A small plan of the project is here; have yet to find a larger plan:
http://www.holyhead.com/future/Ty%20Mawr%20Project.jpg

I contacted CADW who responded:

The development does not physically encroach on the scheduled (ie protected) area around the individual monuments. However, the proposal does affect the setting of both sites and Cadw has worked with the developer to try to reduce the impact so far as this is possible in a developemt on this scale. While Cadw can control (through the Ancient Monuments legislation) what happens within a scheduled area, consideration of the wider setting is primarilly a matter for the Local Planning Authority. Cadw has indicated those areas which we feel need to be taken into account in the planning process.

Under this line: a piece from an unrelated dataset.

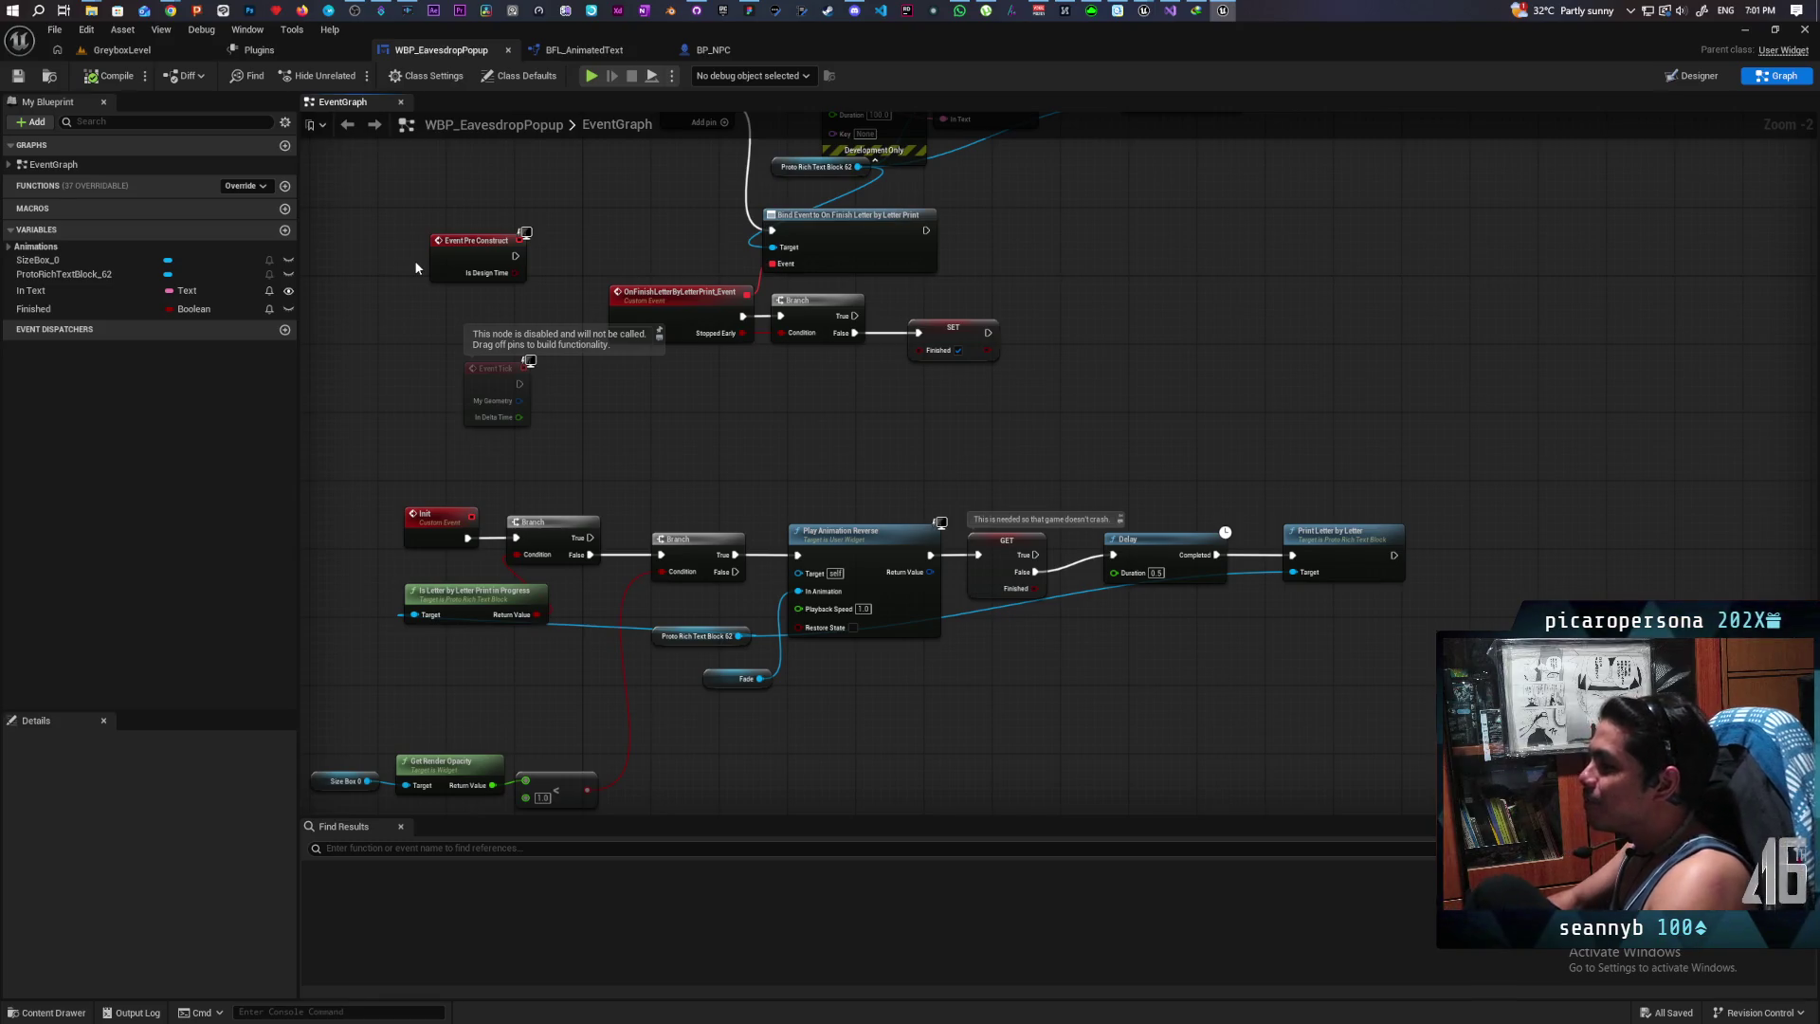
pyautogui.moveTo(705, 636); pyautogui.dragTo(618, 463)
pyautogui.scroll(-2, 618, 463)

I hope this helps, and I am grateful to you for your concern

Mike Yates"

A word from a friend of a friend in Penrhos says "something" has been found. The archaeological contractors, I think, are Atkins Heritage.

FYI,

Cheers

Tim

That is very sad, for the countryside as well as the stone. Perhaps CADW could put a soundproof dome over the stone with the previous view on the inside. And with a hole in the top to watch the sun and the rain through. What else can you do. I'm not being flippant. I'd just like to protect it and the 'delight' that it engenders in visitors, according to one of the fieldnotes. At least the stone is protected as it is scheduled. In the past it would have been carried off without a thought. Crap. The bastards will probably call the development something cheesy and unwittingly ironic that relates to the stone as well. Like the idiotically titled 'solstice' development near stonehenge. Sigh.

Quite was does an exclusion zone mean? Could that 200' diameter circle end up being surrounded by an industrial estate, left as a nice ornamental roundabout at its centre, but that's okay because the exclusion zone is still secure?

This is quite frightening, as terrible prescedents are being set everywhere, and there seems to be little that any protestor can legally do to at least slow the processes down. The forceful nature of these planning applications where the decision is already made is doing nopbody any good at all. They are encouraging the same civil unrest as they caused at Newbury bypass and the A12 extension.